Hi Axel, thanks for your input.

I think Martin's proposal is all right.

We'll certainly keep suggesting all good practices to handle errors (I 
myself have tons of error messages + handling..).

Go is perfect in doing this. We can even mimic "try" + "catch" with "panic" 
+ "recover" (although I rarely use these nowadays).

The proposal is not a language change at all! It's a new command to do what 
we've discussed earlier. It's perfectly backward compatible and by no means 
replace any existent technique for error handling!

Cheers.
Dorival

On Tuesday, September 5, 2017 at 4:57:45 PM UTC+10, Axel Wagner wrote:
>
>
>
> On Tue, Sep 5, 2017 at 8:49 AM, <marti...@programmfabrik.de <javascript:>> 
> wrote:
>
>> Axel, 
>>
>> thanks for the reply.
>>
>> As I already replied to Tomas, I am not looking for improvements in this 
>> particular case where I need to call an SQL database.
>>
>> An no, I dont want to wrap all function I use into something which 
>> collects the errors for me.
>>
>> Let's say you want to log & panic & exit after any error.
>>
>> How do you do that, without putting code after each statement or wrapping?
>>
>
> You don't. But it's a bad idea. And "I want to make writing bad code 
> easier" isn't a very convincing argument for a language-change.
>
> You can't. And that's why I am proposing to be a little bit open to new 
>> ideas.
>>
>
> And how open are you to the idea that good error handling isn't about 
> writing the least amount of code or bubbling up an error in the most 
> efficient way, but about *handling errors*? Because you haven't really 
> replied to that part.
>
> (and FTR, one of the points I was making is, that this isn't a new idea. 
> It's proposed fairly frequently)
>  
>
>> Every modern language I know of has some sort of try...catch construct.
>>
>
> Go is modern and doesn't have it. So this seems cherry-picked.
>  
>
>>
>>
>> Martin
>>
>>
>>
>>
>> On Monday, September 4, 2017 at 10:57:51 PM UTC+2, Axel Wagner wrote:
>>>
>>> See, e.g. here 
>>> <https://groups.google.com/d/topic/golang-nuts/ROr5jveMQvg/discussion> or 
>>> here 
>>> <https://groups.google.com/d/topic/golang-nuts/68J-mLCC1JI/discussion> for 
>>> previous discussions of very similar (even mostly identical) proposals.

*RECORD EXCERPTS:*

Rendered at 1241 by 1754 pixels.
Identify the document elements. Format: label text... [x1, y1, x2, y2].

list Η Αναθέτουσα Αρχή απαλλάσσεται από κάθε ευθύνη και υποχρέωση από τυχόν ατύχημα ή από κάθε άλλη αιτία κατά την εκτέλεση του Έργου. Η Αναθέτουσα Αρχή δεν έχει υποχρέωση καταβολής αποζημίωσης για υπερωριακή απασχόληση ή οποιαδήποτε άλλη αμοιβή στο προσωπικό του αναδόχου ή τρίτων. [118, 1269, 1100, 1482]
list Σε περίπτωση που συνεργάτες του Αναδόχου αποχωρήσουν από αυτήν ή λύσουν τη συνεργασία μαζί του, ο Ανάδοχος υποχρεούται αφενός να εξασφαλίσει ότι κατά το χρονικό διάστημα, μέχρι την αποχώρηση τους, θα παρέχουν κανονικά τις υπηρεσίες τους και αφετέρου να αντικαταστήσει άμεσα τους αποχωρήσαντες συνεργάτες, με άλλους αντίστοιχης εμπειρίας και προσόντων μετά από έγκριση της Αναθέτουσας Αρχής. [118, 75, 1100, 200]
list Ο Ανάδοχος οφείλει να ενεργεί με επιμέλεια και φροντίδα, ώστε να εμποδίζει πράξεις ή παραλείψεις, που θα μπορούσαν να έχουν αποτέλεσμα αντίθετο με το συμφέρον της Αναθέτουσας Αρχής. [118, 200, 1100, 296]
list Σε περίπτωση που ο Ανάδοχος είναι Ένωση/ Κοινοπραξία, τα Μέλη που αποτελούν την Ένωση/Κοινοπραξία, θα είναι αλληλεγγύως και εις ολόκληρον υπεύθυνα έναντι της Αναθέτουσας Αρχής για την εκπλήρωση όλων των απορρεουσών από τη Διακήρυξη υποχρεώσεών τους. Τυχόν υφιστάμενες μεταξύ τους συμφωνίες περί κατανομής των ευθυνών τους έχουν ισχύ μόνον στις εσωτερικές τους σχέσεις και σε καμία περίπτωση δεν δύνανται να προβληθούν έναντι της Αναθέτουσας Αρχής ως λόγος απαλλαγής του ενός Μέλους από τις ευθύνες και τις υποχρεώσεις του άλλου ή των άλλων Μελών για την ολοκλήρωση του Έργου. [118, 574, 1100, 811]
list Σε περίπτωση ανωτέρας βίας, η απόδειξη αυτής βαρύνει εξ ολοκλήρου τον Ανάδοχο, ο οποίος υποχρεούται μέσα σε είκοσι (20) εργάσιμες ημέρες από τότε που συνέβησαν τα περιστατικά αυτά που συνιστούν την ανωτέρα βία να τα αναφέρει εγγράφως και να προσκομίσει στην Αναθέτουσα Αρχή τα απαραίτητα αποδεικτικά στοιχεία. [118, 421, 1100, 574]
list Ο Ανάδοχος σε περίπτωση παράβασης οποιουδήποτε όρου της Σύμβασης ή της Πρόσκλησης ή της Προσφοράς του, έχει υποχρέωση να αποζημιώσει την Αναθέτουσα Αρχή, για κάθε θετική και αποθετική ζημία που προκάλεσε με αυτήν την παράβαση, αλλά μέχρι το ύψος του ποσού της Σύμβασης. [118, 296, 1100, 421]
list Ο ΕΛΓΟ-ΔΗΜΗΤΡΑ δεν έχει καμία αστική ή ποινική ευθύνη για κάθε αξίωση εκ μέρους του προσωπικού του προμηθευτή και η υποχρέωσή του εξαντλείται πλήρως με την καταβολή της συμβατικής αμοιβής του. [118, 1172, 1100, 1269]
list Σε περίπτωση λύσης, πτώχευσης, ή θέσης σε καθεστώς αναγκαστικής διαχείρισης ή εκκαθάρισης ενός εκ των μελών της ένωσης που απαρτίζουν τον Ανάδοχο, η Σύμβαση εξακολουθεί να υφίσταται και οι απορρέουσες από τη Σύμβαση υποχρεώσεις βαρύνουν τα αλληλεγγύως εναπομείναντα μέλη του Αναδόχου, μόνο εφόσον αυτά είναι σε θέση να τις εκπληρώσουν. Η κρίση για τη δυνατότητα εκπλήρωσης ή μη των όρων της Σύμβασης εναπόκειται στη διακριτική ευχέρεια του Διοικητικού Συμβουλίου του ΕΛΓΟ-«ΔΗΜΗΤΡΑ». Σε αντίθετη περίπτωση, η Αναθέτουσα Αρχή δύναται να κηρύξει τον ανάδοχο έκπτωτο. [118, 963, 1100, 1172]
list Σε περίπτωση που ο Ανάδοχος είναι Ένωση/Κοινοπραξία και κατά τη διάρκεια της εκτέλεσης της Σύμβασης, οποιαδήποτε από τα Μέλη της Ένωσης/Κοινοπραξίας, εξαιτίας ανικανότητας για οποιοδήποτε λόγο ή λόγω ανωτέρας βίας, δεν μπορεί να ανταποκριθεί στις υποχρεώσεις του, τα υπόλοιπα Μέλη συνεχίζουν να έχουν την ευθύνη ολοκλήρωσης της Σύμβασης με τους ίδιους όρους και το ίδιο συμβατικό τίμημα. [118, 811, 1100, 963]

*LIST OF TASKS:*
A - In the email thread, which two Go keywords does Dorival say can mimic "try" and "catch"?
B - Summarize the email thread in two sentences.
Answer from the email thread alone.

*EXERCISE ANSWERS:*
A - "panic" and "recover"

B - Martin asks how to log, panic and exit after any error without adding code after each statement or wrapping functions, and notes that every modern language he knows has a try...catch construct. Axel replies that doing this is a bad idea, that good error handling is about actually handling errors, and that Go is modern without try...catch, while Dorival backs Martin's proposal as a new command that is backward compatible rather than a language change.